How to complete this task.
In this exercise, return only the lines that run from the line with "3: (412, 283)" to the end of the entries below, both included. Pictures are not copied.
== Segment start ==
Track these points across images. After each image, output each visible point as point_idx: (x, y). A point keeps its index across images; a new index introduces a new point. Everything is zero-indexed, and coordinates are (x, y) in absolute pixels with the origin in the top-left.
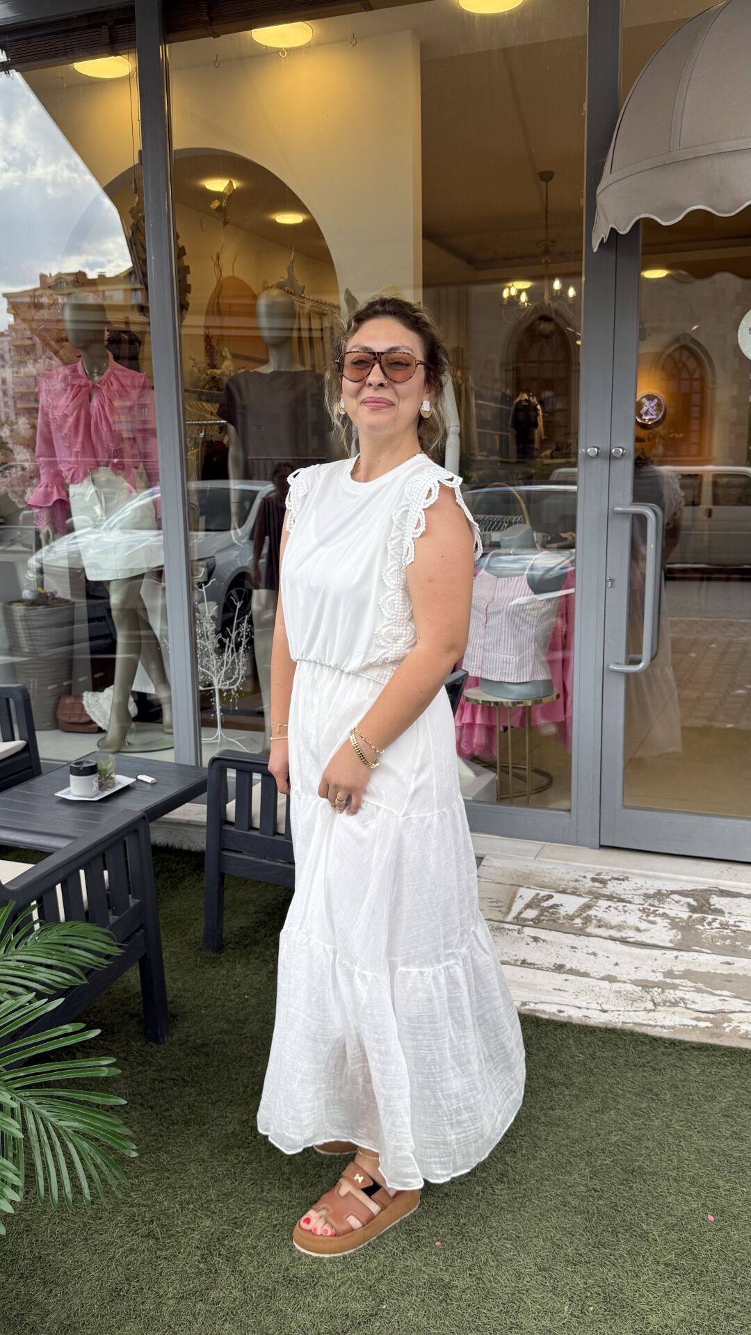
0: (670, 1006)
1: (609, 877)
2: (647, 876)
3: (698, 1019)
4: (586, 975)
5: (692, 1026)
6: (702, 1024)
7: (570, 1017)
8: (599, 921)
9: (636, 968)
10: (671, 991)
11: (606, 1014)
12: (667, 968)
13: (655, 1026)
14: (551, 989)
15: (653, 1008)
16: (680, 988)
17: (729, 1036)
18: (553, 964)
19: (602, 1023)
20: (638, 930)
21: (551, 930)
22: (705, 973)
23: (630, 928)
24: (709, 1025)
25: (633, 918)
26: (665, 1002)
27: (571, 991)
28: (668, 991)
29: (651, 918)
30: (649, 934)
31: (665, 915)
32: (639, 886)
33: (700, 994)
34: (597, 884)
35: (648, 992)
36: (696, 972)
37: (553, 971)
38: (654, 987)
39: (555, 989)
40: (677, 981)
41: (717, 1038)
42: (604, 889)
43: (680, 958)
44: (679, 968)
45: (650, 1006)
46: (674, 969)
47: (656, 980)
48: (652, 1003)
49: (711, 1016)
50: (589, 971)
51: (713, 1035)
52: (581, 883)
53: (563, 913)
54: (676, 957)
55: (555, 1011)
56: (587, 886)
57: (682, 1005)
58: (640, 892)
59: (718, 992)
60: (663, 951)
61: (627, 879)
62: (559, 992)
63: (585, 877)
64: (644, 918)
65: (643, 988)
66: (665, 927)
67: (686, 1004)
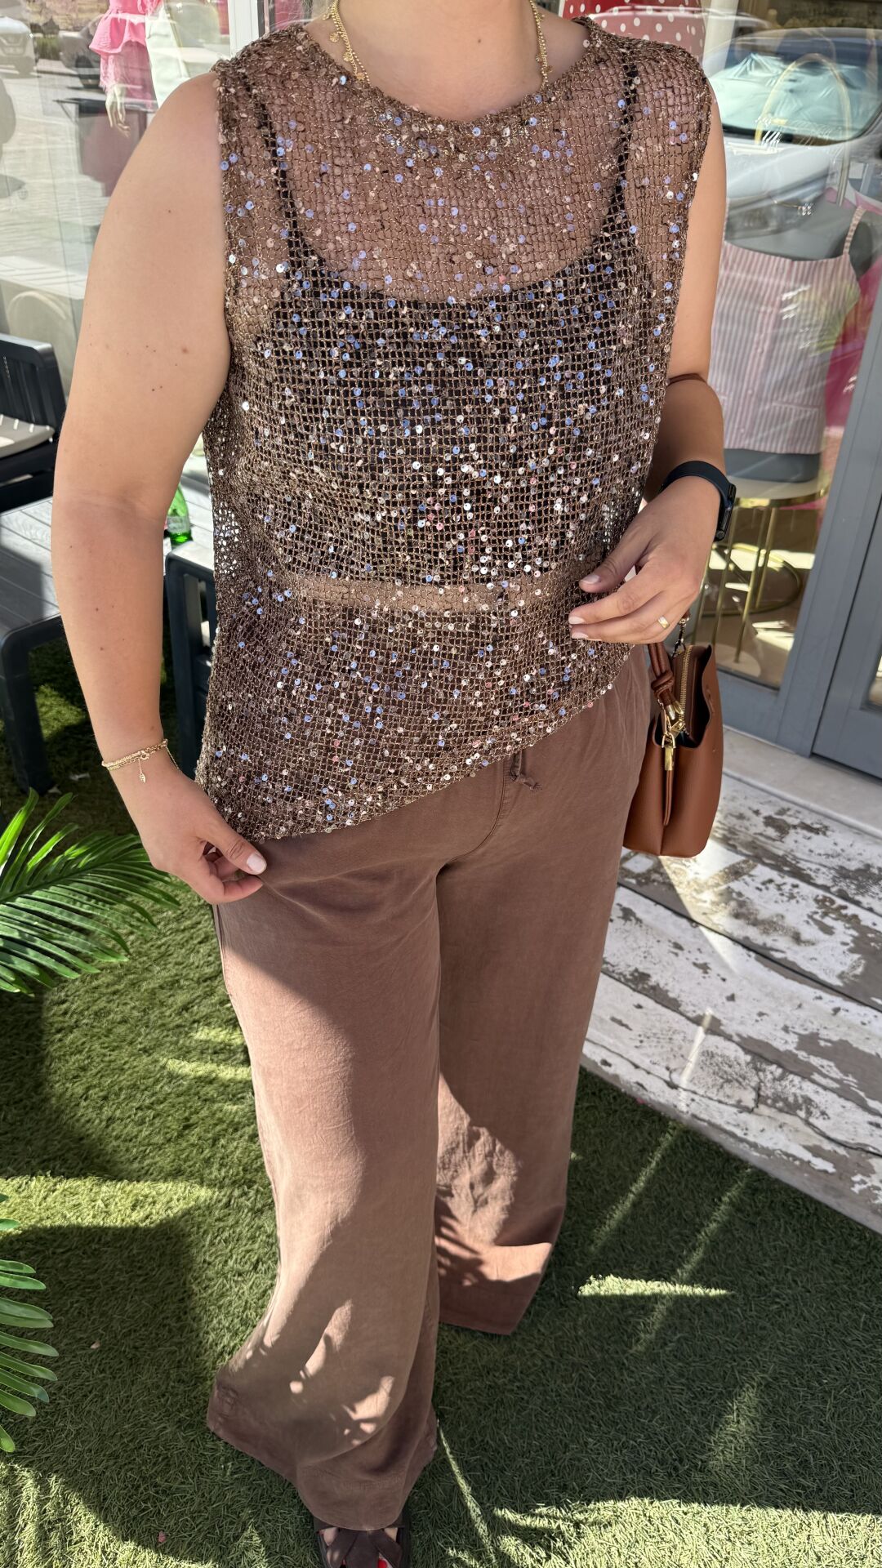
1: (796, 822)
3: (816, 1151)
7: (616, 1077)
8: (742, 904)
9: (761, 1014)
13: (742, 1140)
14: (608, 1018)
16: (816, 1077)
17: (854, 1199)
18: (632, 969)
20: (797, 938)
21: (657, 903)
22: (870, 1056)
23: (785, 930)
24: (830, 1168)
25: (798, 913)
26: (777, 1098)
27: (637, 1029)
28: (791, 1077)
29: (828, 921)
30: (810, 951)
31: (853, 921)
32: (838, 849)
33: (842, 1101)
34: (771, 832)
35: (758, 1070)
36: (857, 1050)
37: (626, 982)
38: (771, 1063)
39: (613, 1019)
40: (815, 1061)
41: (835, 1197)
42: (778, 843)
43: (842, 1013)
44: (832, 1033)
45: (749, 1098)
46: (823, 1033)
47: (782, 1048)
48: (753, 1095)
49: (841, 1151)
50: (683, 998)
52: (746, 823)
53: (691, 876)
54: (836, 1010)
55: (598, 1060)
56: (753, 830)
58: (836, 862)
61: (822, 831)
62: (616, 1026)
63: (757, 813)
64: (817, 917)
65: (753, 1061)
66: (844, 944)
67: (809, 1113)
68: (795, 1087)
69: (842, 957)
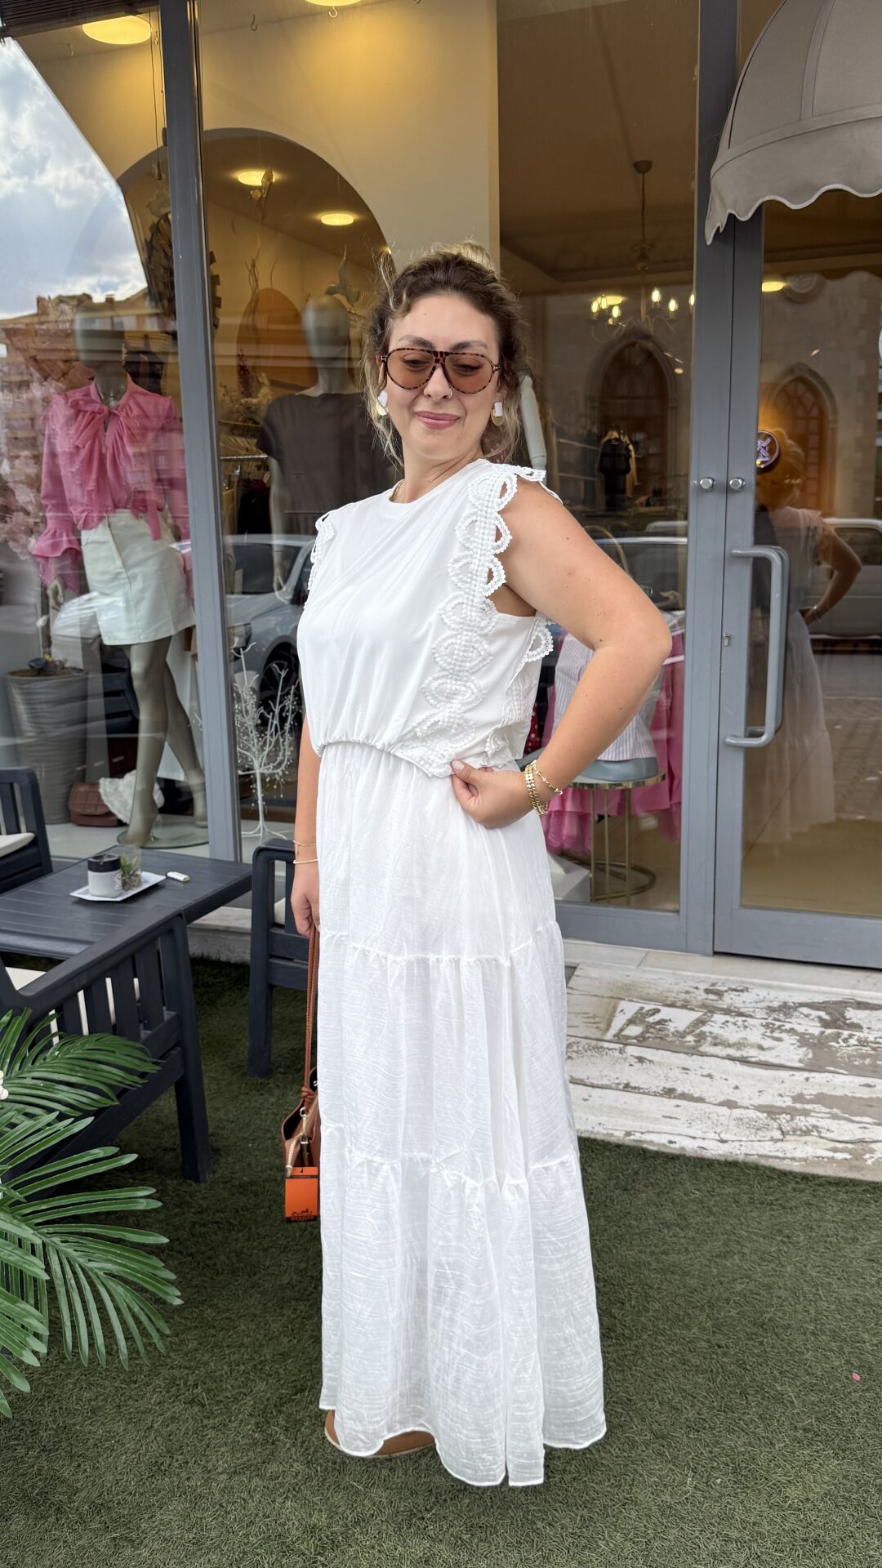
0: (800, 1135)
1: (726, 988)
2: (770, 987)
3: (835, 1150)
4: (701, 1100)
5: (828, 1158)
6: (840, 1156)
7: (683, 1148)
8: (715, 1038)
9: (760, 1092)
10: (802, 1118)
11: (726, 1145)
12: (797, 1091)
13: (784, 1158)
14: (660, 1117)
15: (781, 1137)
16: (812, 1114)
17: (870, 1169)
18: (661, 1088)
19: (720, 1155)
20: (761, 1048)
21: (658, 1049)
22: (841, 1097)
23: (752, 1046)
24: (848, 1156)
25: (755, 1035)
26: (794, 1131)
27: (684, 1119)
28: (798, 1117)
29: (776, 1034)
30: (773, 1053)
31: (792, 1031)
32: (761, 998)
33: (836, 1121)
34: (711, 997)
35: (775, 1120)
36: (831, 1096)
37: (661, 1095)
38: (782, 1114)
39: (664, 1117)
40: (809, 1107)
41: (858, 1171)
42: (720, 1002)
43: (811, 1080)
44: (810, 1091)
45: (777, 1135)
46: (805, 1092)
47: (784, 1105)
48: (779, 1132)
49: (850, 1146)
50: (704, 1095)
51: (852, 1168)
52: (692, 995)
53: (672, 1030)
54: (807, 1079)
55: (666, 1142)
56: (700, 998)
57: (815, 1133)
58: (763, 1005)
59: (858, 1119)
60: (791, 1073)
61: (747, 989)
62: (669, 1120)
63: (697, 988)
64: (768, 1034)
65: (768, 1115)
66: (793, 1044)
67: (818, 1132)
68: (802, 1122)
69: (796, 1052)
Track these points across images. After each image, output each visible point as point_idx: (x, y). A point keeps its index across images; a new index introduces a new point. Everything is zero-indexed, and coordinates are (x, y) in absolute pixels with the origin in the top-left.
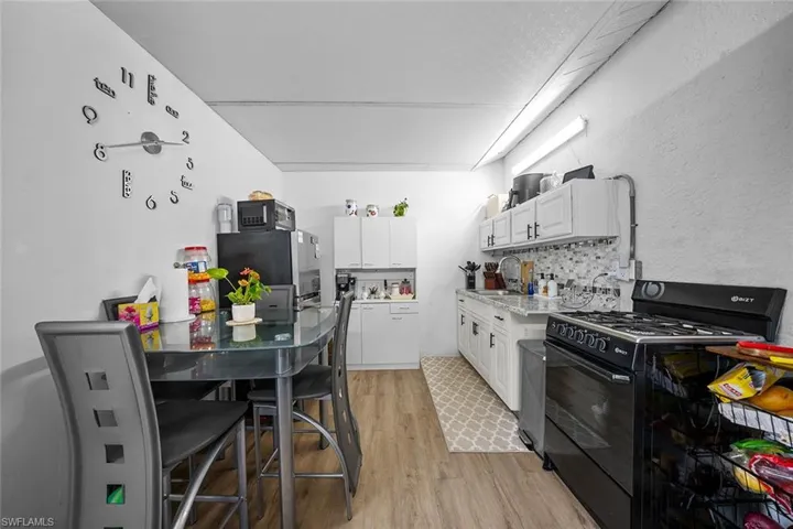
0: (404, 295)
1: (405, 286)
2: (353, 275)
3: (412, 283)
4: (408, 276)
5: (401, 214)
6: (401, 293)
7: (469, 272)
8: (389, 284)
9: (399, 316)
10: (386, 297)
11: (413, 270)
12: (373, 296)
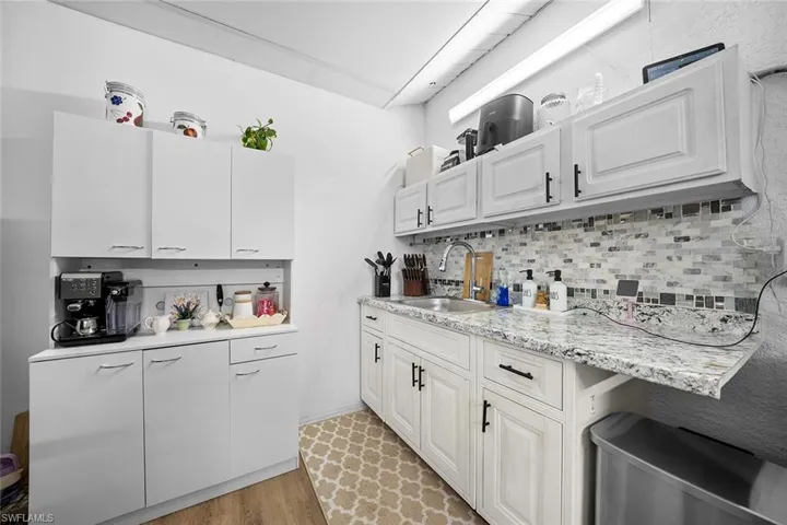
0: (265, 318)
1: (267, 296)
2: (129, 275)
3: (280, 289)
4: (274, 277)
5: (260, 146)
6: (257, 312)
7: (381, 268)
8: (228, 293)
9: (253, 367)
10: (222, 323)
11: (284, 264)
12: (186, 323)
== Segment end ==
Output of the task.
3: (412, 283)
4: (408, 276)
5: (401, 214)
6: (401, 293)
7: (469, 272)
8: (389, 284)
9: (399, 316)
10: (386, 297)
11: (413, 270)
12: (373, 296)
0: (265, 318)
1: (267, 296)
2: (129, 275)
3: (280, 289)
4: (274, 277)
5: (260, 146)
6: (257, 312)
7: (381, 268)
8: (228, 293)
9: (253, 367)
10: (222, 323)
11: (284, 264)
12: (186, 323)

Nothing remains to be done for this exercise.